As President Truman noted in his letter to Johnson, the process to return Masonic property was a “long drawn out process" after the war. The matter was finally settled in 1960 in an out of court settlement mediated by American ambassador James David Zellerbach. Starting that year, the Grand Orient of Italy regained use of a wing in the Palazzo Giustiniani. Twenty-five years later, in 1985, the organization moved to its current location, the Villa del Vascello on the Janiculan, a hill in western Rome.

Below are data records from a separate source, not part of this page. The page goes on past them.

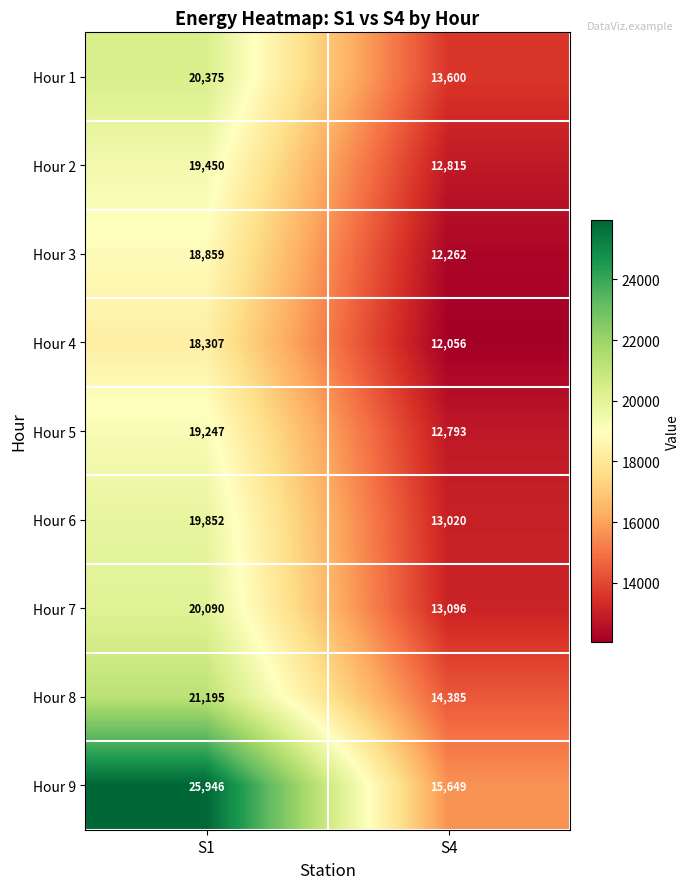

Which label corresponds to the largest value in the chart?

S1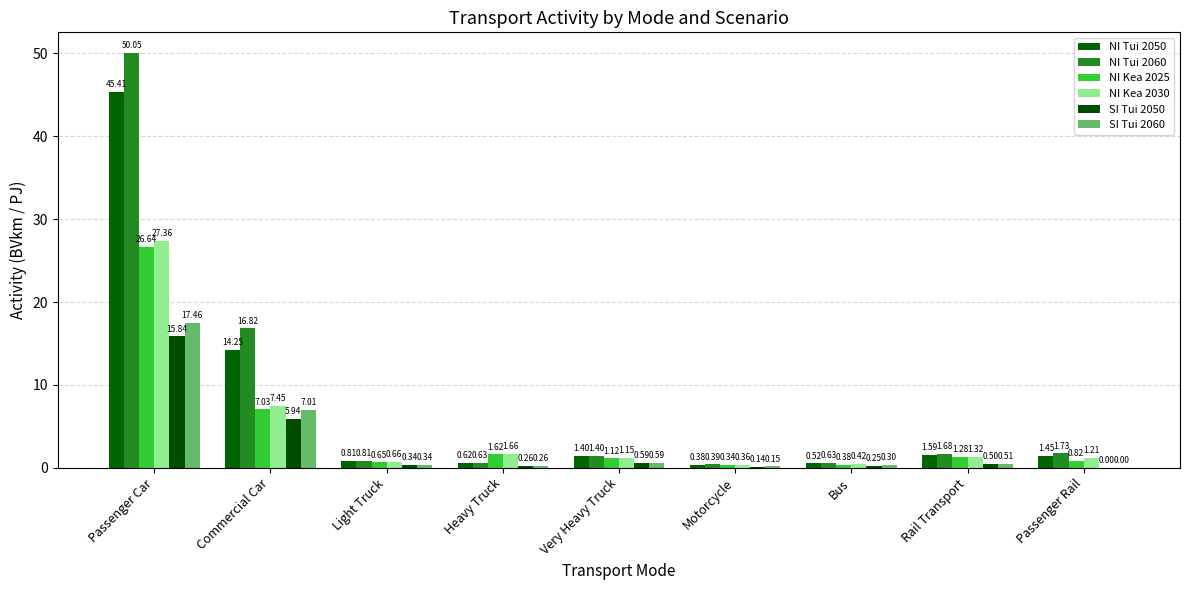

Count the number of data series in this chart.

6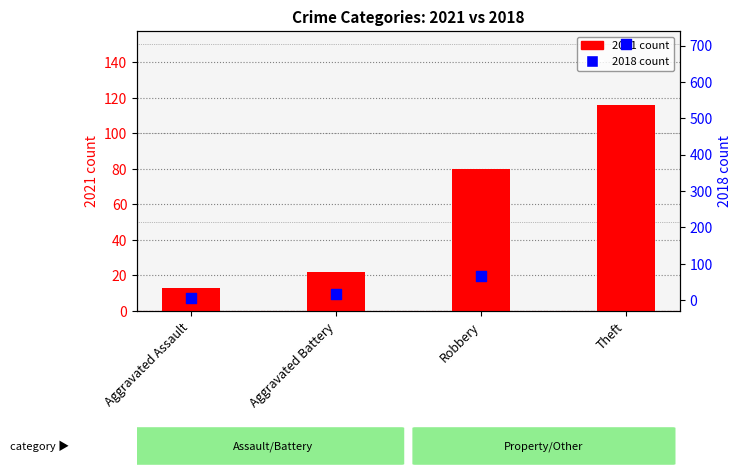

What is the total value across all series at Robbery?

147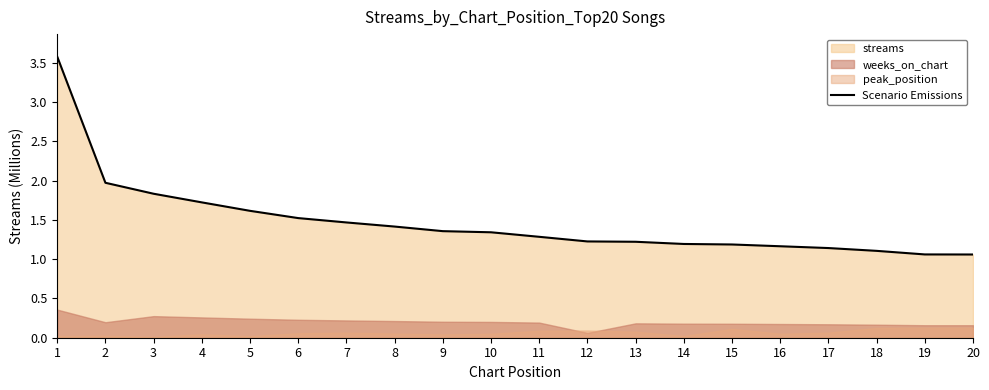

At which label is the value closest to 2?

2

As for Truman and Johnson, these two Freemasons, along with many other American and European Freemasons, helped European Freemasonry rise from the ashes after the war.  

 


Captions

Letter from President Harry S. Truman to Melvin M. Johnson, 1948 August 3. Collection of the Scottish Rite Masonic Museum and Library, SC 069.

 


References

“Freemasonry and Fascism in Italy.” The Builder 8, no. 8 (1927) : 244-248. Accessed: 11 March 2022. http://www.phoenixmasonry.org/the_builder_1927_august.htm

“Freemasonry and Fascism in Italy.” The Builder 8, no. 9 (1927) : 257-264. Accessed: 11 March 2022. http://www.phoenixmasonry.org/the_builder_1927_september.htm

“Grande Oriente d'Italia,” n.d. Accessed: 11 March 2022. https://it.wikipedia.org/wiki/Grande_Oriente_d%27Italia

Johnson, Melvin M. Advance copy of the allocution of the M. P. Sovereign Grand Commander Melvin M. Johnson, 33° : to be delivered at the one hundred thirty-eight Annual Meeting of the Supreme Council, 33° : Philadelphia, Pennsylvania : September 26, 1950. [Boston, Mass.] : Supreme Council 33°, Northern Masonic Jurisdiction, U.S.A., 1950.